In hindsight, Saitta said that with the tendon injury to his leg, he shouldn’t have been anywhere near a racecourse. Then, in 2004, he missed the event because he got married.
He’s won the event the past three years.
“I think, and as far as I know, it’s pretty unique for anybody to win that many times in a single marathon,” race director Paul Sachs said. “He’s a great guy, and, obviously, he’s pretty amazing.”
No doubt there will be competition for Saitta in today’s event. Justin Mock, who finished second last year, and Todd Trapp, who finished third, are returning.
Mock just won the Post-News Colorado Colfax Marathon in May. Trapp will be competing in his second marathon ever.
Saitta, who trains with a coach and works as a certified public accountant in Parker, said when it comes to running the Steamboat Marathon, he doesn’t necessarily worry about time. In fact, with the downhill portion of the race at the beginning of the marathon, Saitta – who said he’s a “not a good downhill runner” – doesn’t even try to keep splits.
“With this marathon, I just go out with whoever wants to go out and try to figure them out,” he said. “Mile splits aren’t as important here. It’s running smart that matters.”
Saitta’s been training and logging about 85 miles a week with his coach. He hoped to make the U.S. Olympic Trials in men’s marathon earlier this year, but missed the cut by four minutes. Still, he said with his training routine – he’s always training and rarely takes a day off – Saitta hopes to eventually make the U.S. Olympic Trials.

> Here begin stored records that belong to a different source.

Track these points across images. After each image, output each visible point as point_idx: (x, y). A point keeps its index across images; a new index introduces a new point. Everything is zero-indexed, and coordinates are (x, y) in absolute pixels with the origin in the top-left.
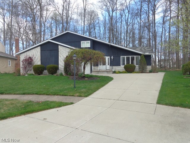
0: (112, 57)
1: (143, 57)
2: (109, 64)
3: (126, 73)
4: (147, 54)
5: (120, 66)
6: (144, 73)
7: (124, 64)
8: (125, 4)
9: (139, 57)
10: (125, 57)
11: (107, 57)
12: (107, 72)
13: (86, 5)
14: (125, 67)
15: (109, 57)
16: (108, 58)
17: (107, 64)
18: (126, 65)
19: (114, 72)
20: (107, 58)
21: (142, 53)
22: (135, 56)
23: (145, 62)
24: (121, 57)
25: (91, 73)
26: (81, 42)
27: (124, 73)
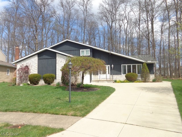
0: (113, 66)
1: (146, 65)
2: (110, 73)
3: (127, 82)
4: (149, 62)
5: (121, 74)
6: (147, 82)
7: (125, 73)
8: (124, 15)
9: (141, 65)
10: (126, 65)
12: (107, 81)
13: (86, 16)
14: (126, 76)
16: (109, 67)
17: (107, 73)
18: (127, 74)
19: (115, 81)
20: (107, 66)
21: (144, 61)
22: (137, 65)
23: (148, 71)
24: (122, 65)
25: (90, 82)
26: (81, 50)
27: (125, 82)
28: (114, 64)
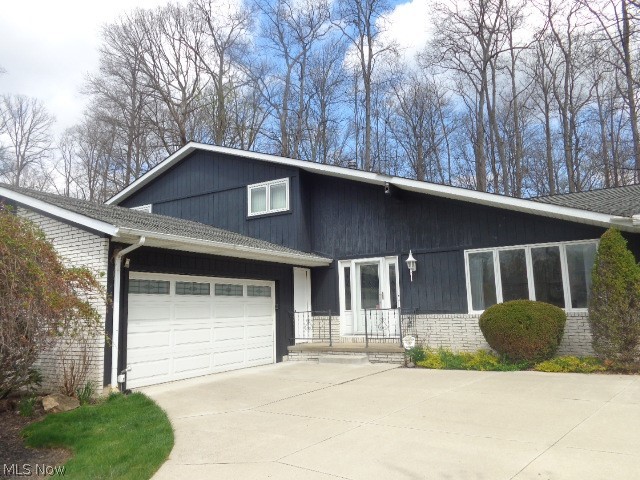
0: (411, 258)
2: (399, 305)
5: (464, 310)
10: (496, 252)
11: (380, 259)
13: (371, 56)
14: (485, 325)
15: (395, 260)
16: (392, 267)
17: (384, 302)
19: (417, 358)
20: (385, 265)
21: (605, 219)
22: (562, 247)
24: (466, 253)
25: (279, 359)
26: (250, 188)
27: (473, 368)
28: (424, 249)
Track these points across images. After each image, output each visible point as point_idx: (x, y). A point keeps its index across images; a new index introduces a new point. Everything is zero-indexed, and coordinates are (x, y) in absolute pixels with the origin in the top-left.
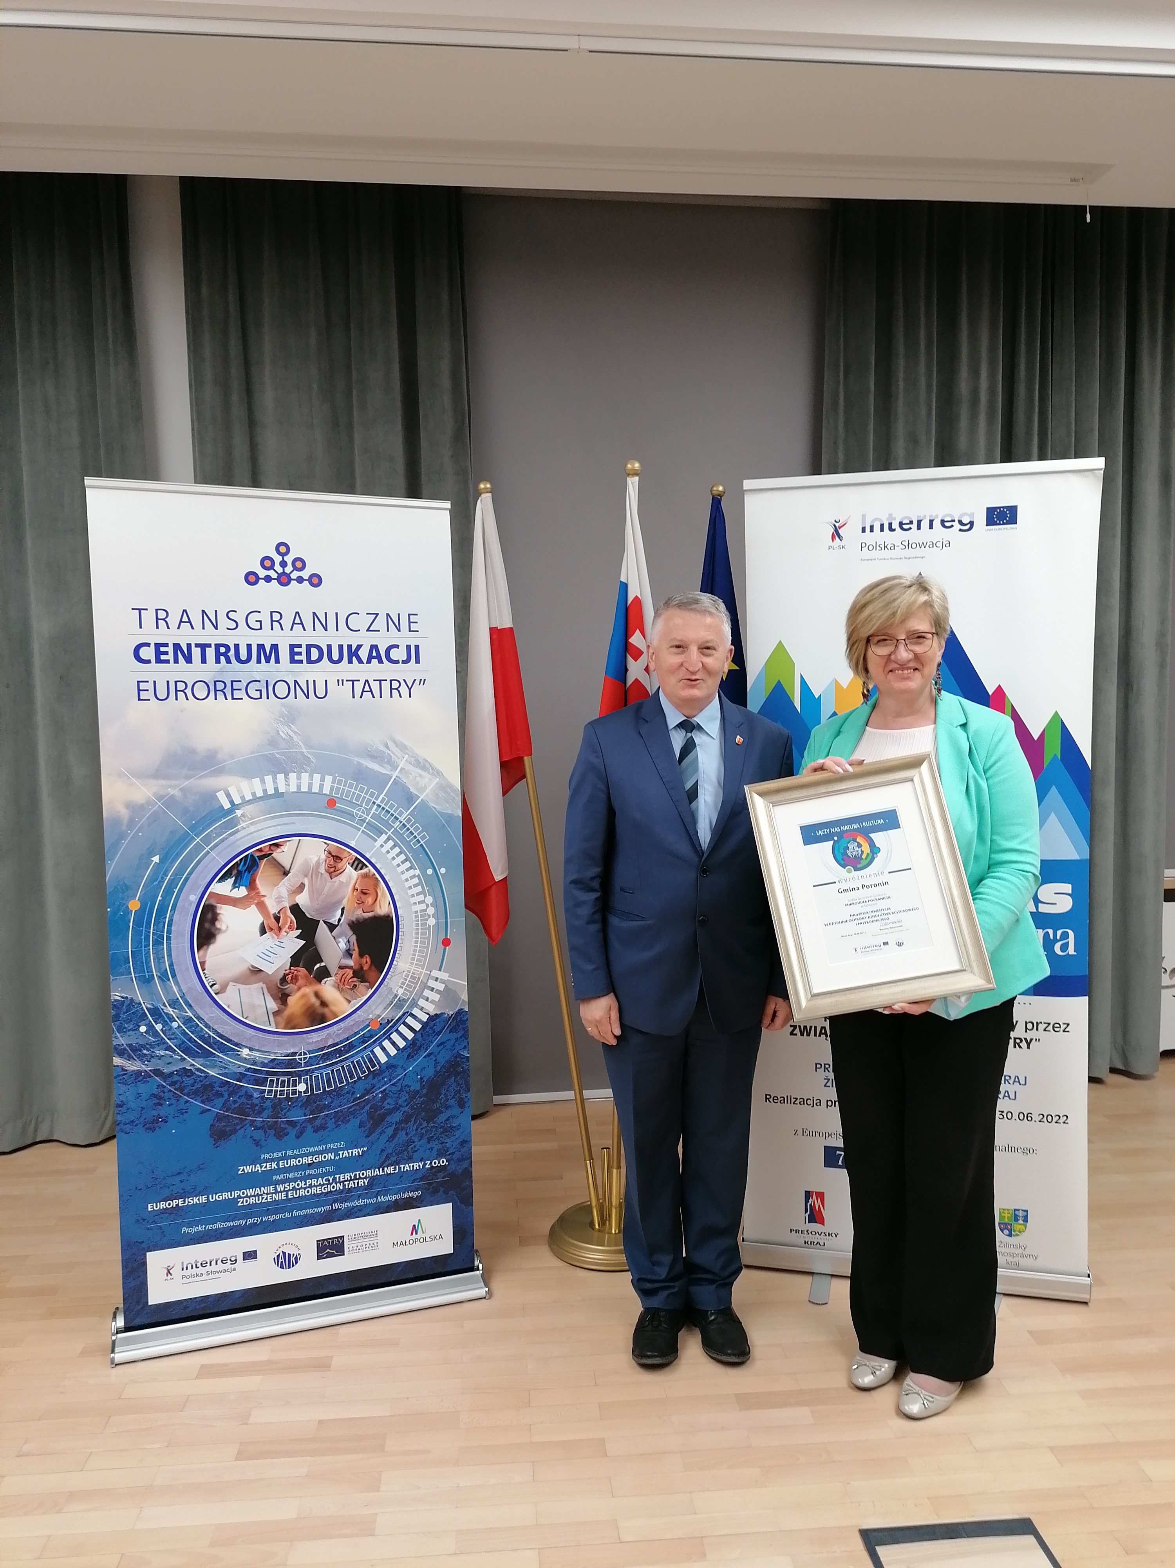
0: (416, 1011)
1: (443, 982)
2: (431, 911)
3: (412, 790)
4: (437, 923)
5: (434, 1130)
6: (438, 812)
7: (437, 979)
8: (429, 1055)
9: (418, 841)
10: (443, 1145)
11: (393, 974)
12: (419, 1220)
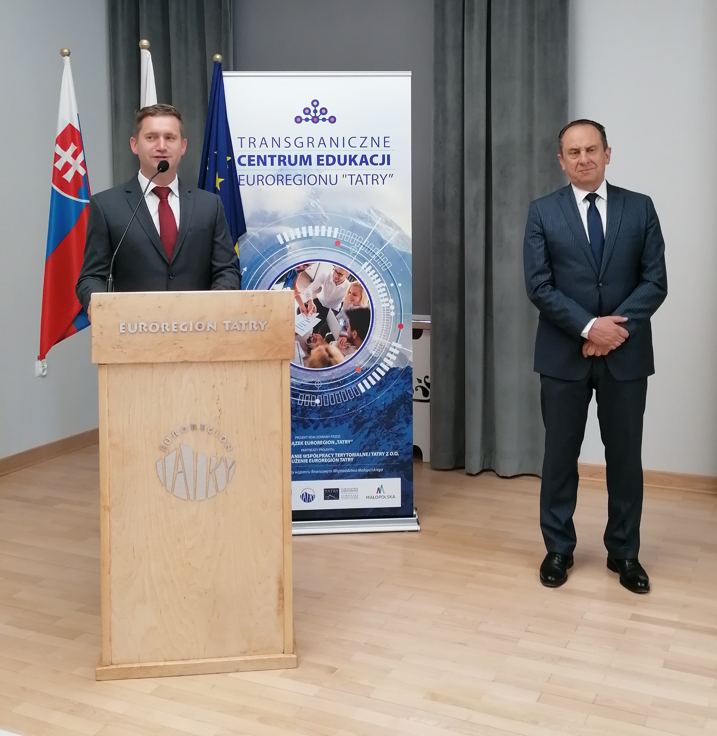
0: (382, 365)
1: (398, 349)
2: (392, 307)
3: (383, 237)
4: (396, 315)
5: (391, 434)
6: (398, 251)
7: (395, 347)
8: (389, 391)
9: (386, 267)
10: (397, 444)
11: (370, 342)
12: (382, 486)
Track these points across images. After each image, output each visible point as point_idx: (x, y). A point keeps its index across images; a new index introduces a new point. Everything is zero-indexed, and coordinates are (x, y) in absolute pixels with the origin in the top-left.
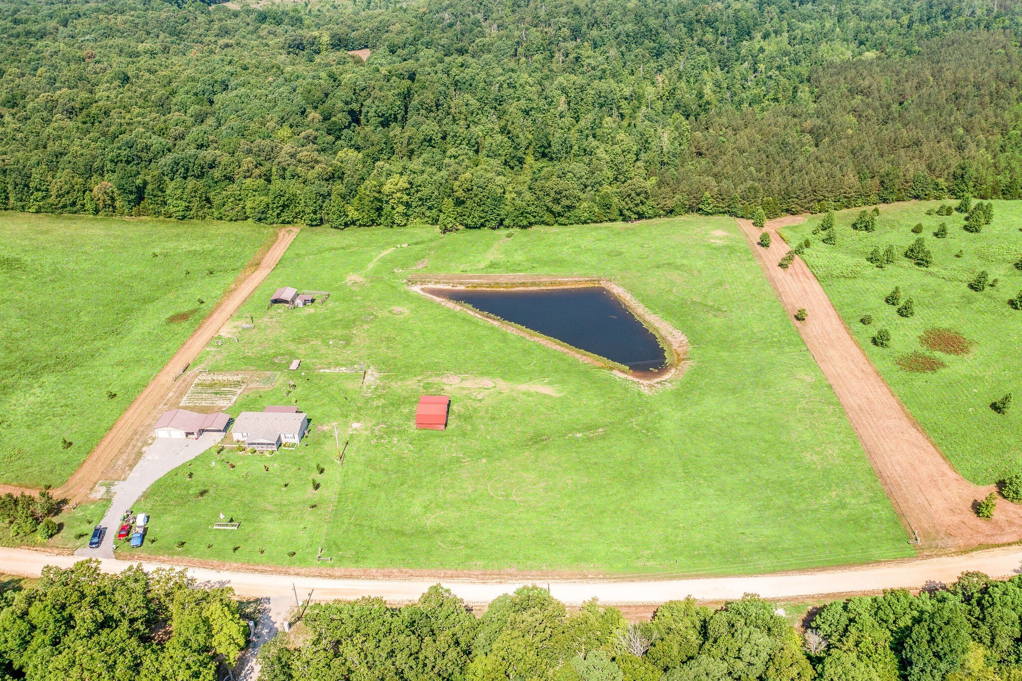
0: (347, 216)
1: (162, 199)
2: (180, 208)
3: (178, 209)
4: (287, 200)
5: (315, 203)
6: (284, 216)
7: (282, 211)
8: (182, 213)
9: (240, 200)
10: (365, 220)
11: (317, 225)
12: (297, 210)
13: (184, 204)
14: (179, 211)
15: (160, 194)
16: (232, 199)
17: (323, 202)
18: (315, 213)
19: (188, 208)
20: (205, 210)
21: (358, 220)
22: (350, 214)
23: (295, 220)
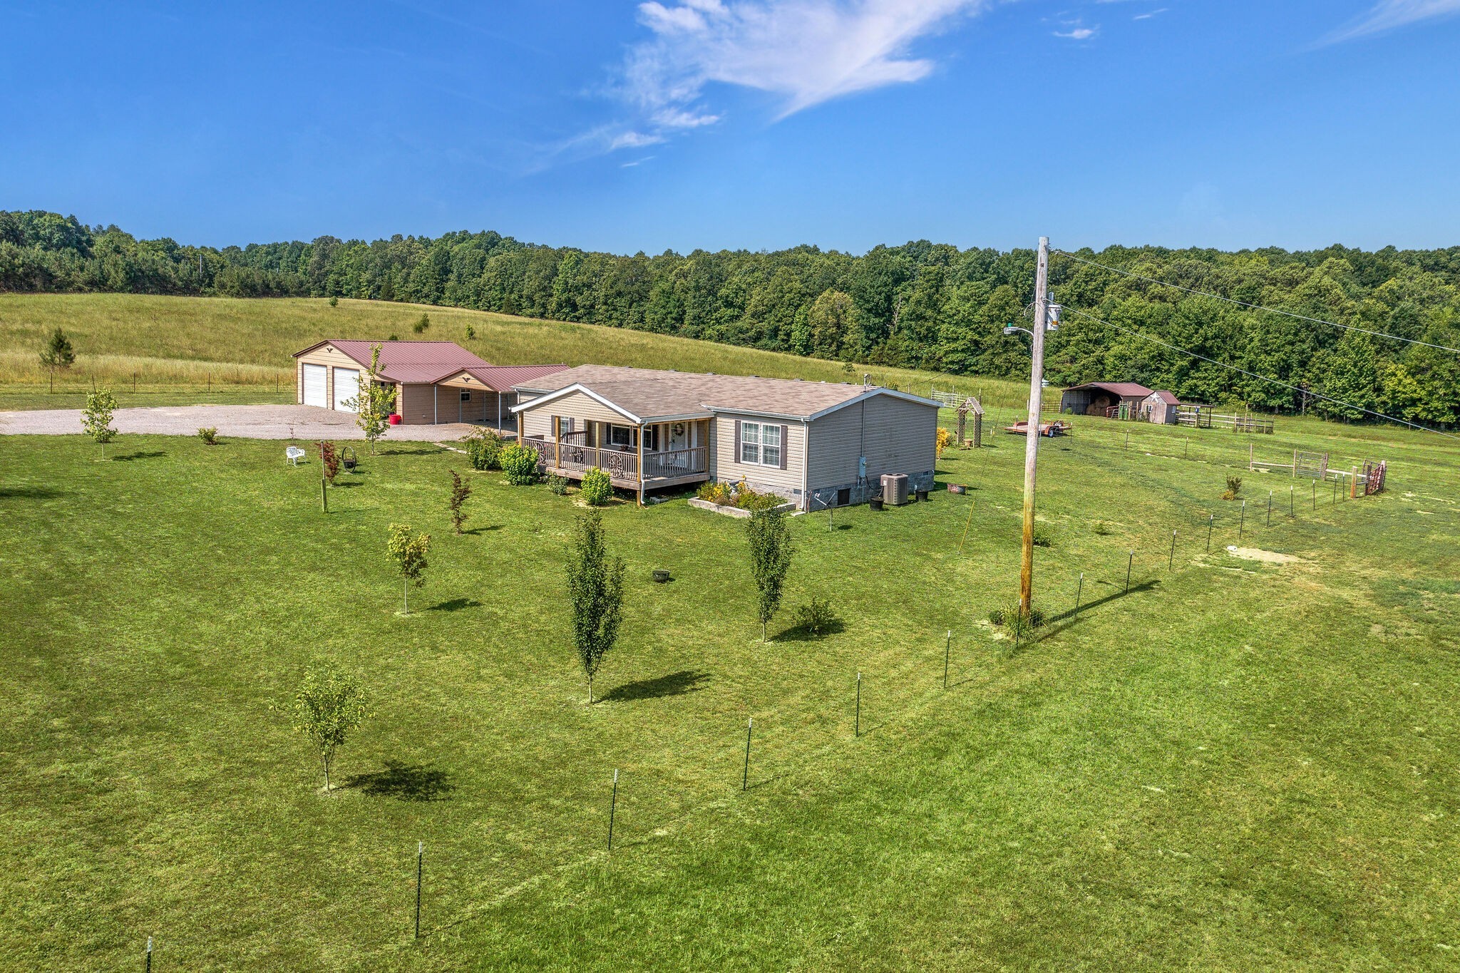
0: (1379, 390)
1: (930, 324)
2: (959, 345)
3: (953, 345)
4: (1216, 337)
5: (1292, 344)
6: (1196, 380)
7: (1194, 364)
8: (960, 356)
9: (1097, 342)
10: (1435, 404)
11: (1282, 410)
12: (1234, 368)
13: (970, 335)
14: (955, 351)
15: (929, 313)
16: (1080, 336)
17: (1314, 349)
18: (1284, 370)
19: (976, 347)
20: (1012, 355)
21: (1414, 402)
22: (1389, 384)
23: (1223, 395)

“Obviously, he’s a really good runner,” Trapp said of Saitta. “If he can win it year after year, it speaks to the consistency in his training and his running.”
Although Saitta wouldn’t mention a time he’d like to run the marathon in – he runs this race more to win than get a good time – he said if everything goes right, today will be No. 8.
“I geared up specifically for this marathon,” he said. “I feel in better shape.”